How many lines in the records below contain the word "testis"? Give only the number.

**Extracted records:**
* * *

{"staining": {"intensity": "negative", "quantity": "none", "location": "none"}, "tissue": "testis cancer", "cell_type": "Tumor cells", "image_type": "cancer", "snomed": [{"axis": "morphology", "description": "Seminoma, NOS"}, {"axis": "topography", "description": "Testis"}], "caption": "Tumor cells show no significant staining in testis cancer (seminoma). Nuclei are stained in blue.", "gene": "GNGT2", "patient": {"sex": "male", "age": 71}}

* * *

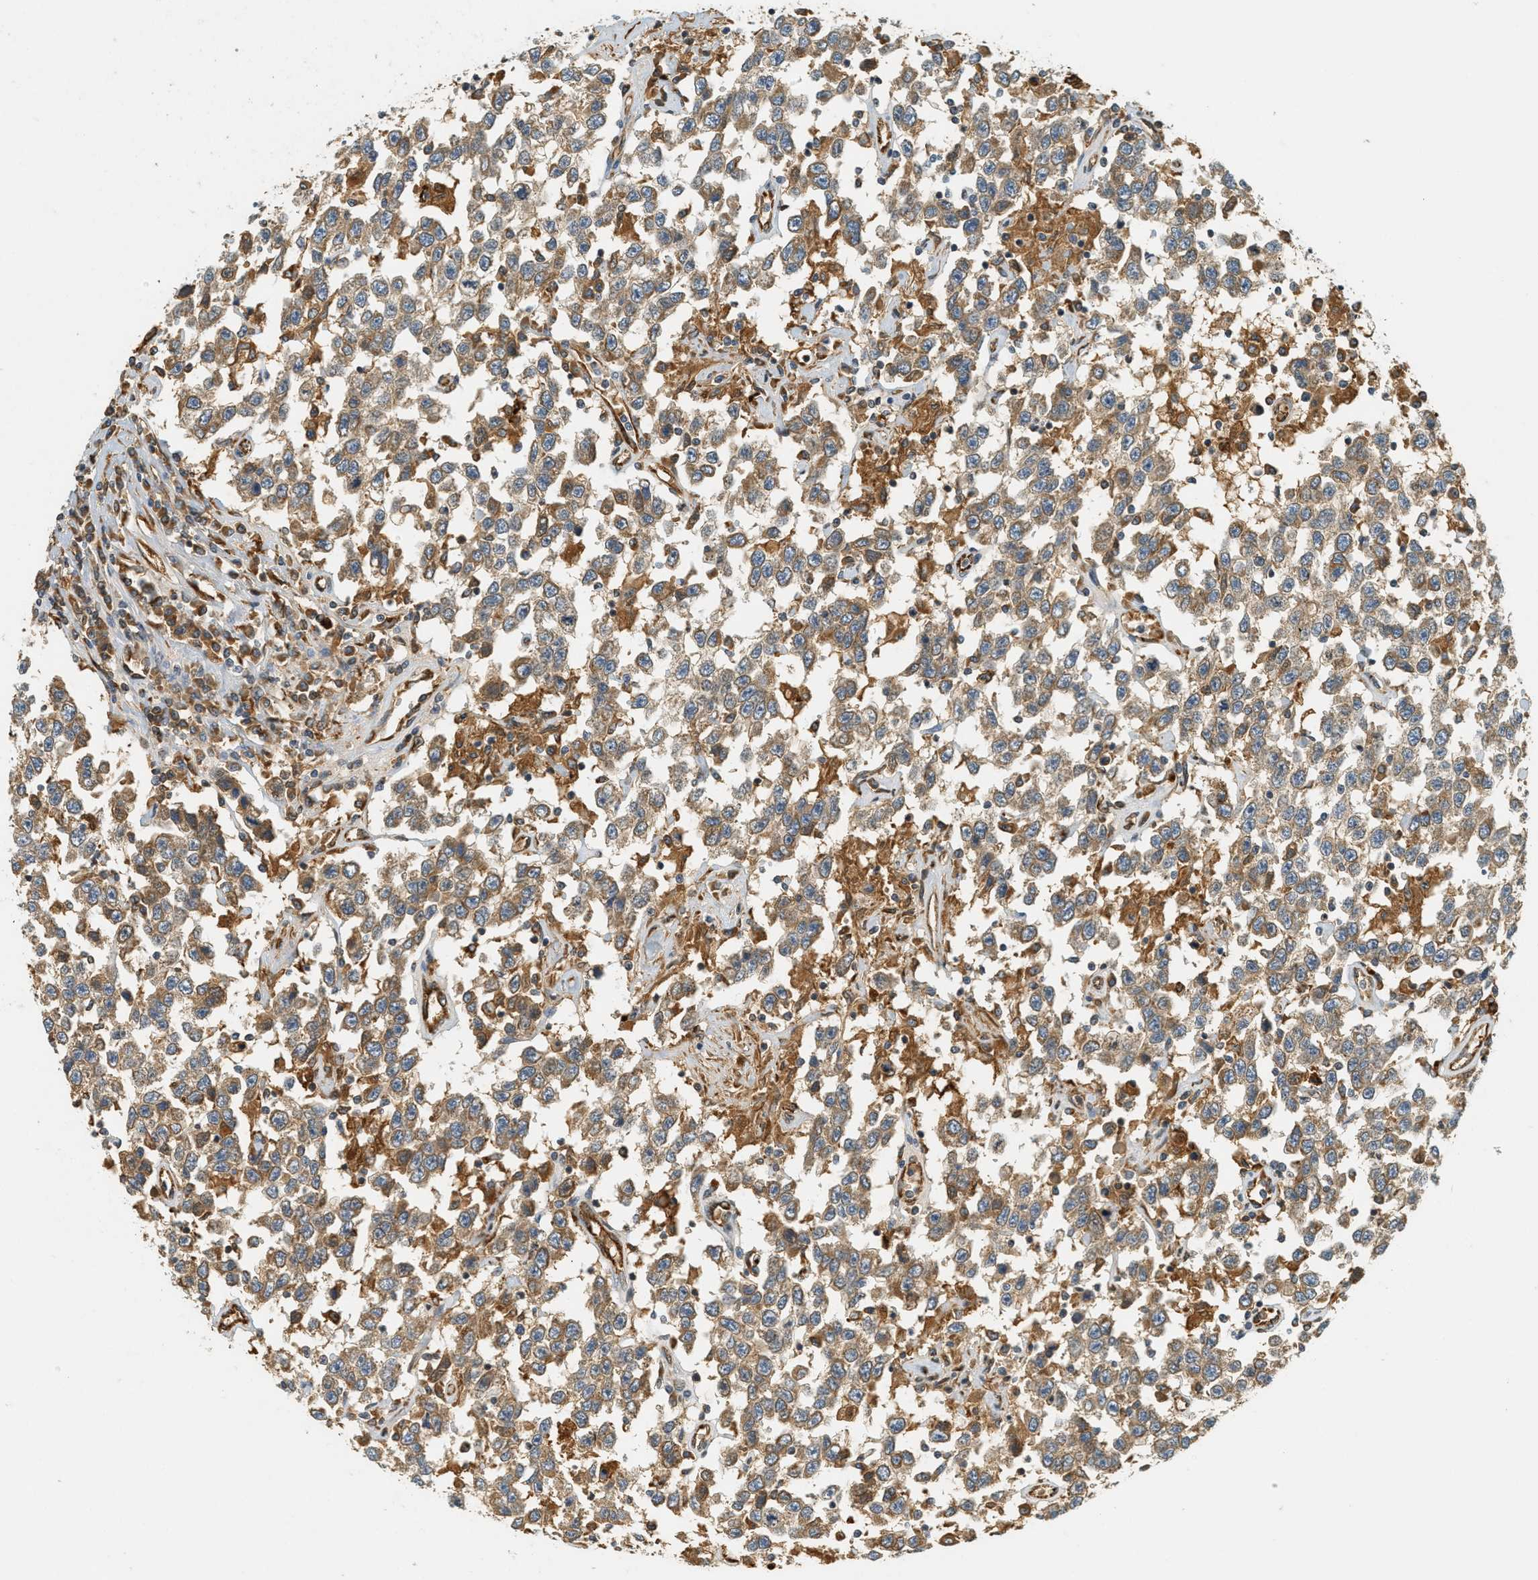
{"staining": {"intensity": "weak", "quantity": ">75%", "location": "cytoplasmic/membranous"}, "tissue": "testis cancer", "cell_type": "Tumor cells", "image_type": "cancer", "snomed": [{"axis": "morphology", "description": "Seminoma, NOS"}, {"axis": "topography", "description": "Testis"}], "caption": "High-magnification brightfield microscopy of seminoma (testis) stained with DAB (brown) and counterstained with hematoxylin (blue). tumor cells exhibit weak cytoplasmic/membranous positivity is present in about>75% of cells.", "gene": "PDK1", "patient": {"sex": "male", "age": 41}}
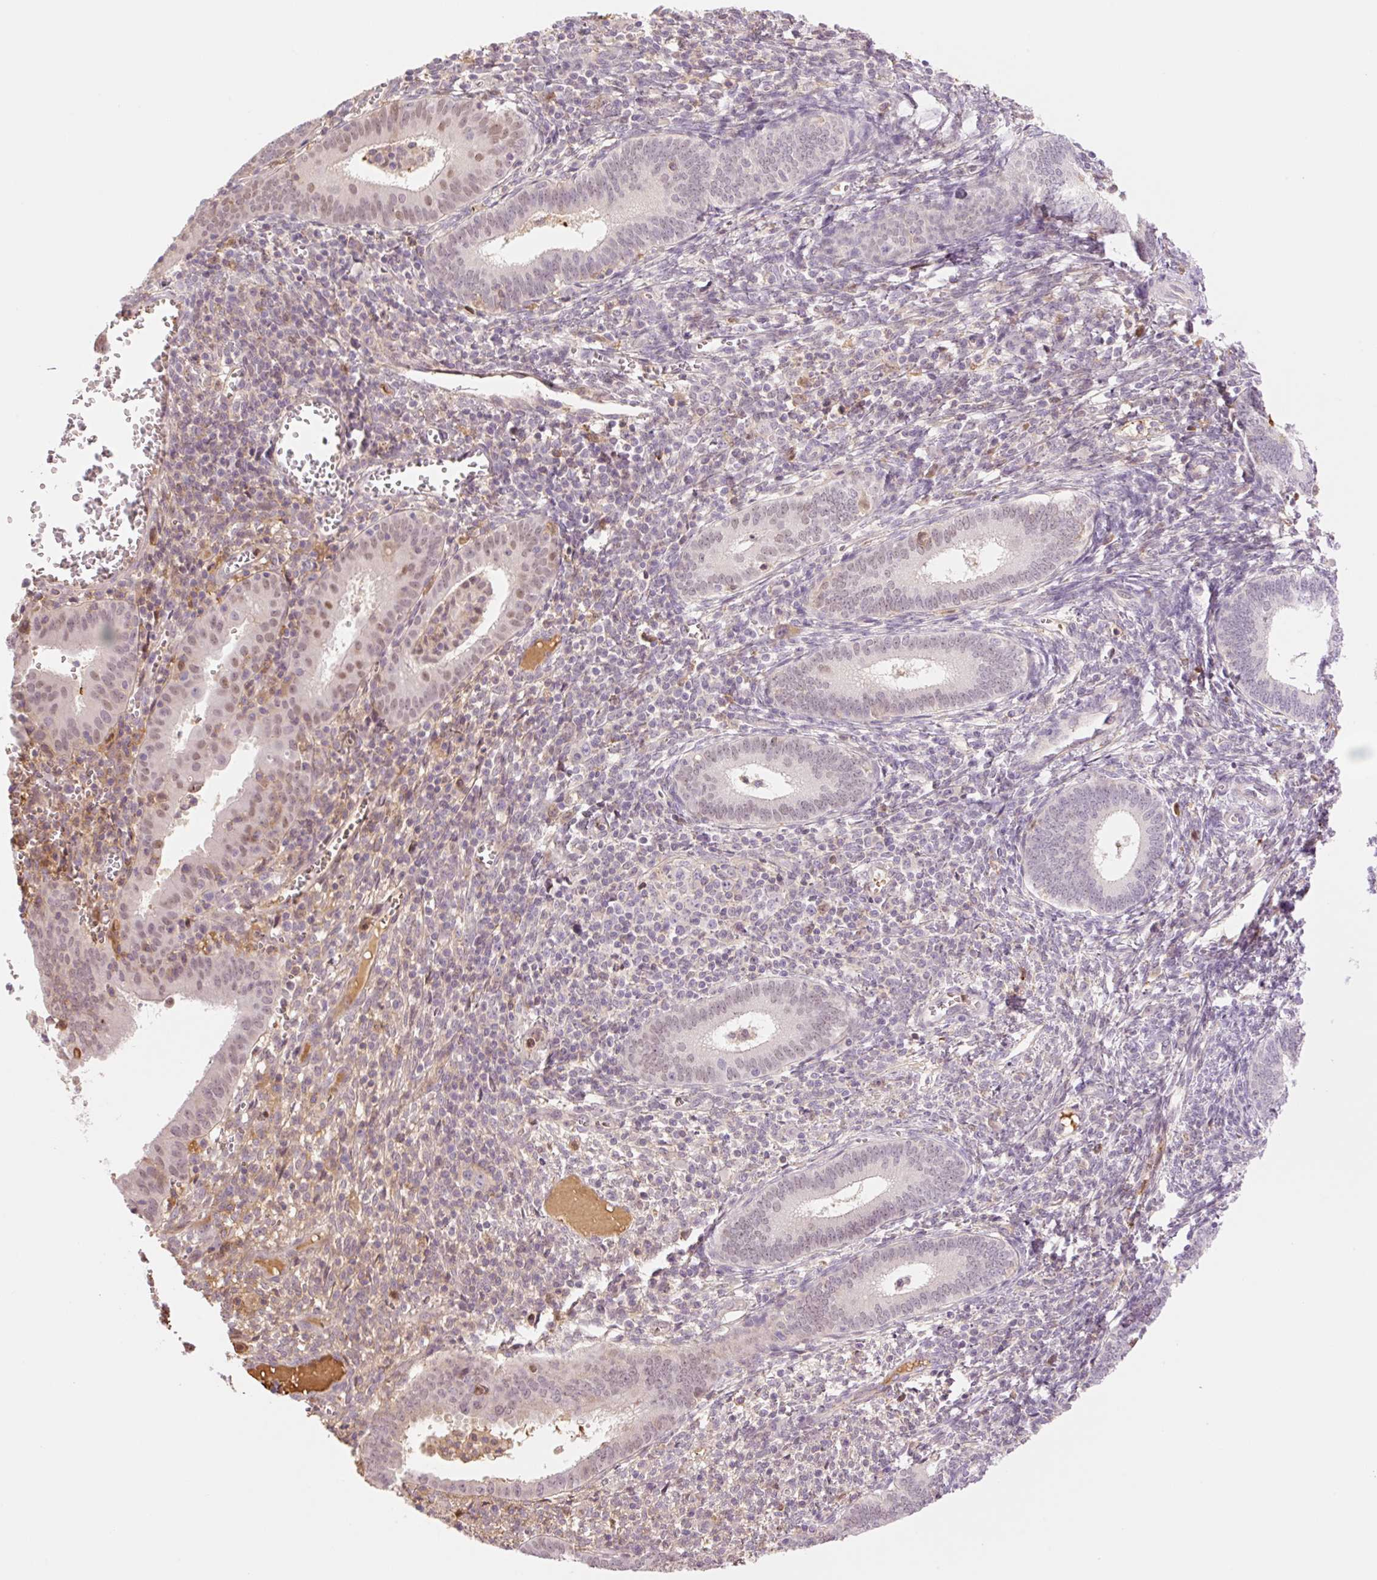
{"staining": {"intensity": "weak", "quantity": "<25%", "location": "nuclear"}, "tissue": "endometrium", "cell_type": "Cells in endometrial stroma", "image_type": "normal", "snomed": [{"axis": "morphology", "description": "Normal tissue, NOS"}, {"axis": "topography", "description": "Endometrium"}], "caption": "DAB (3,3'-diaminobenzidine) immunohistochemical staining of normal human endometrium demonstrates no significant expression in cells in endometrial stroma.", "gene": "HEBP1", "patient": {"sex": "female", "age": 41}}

* * *

**Finished task:**
2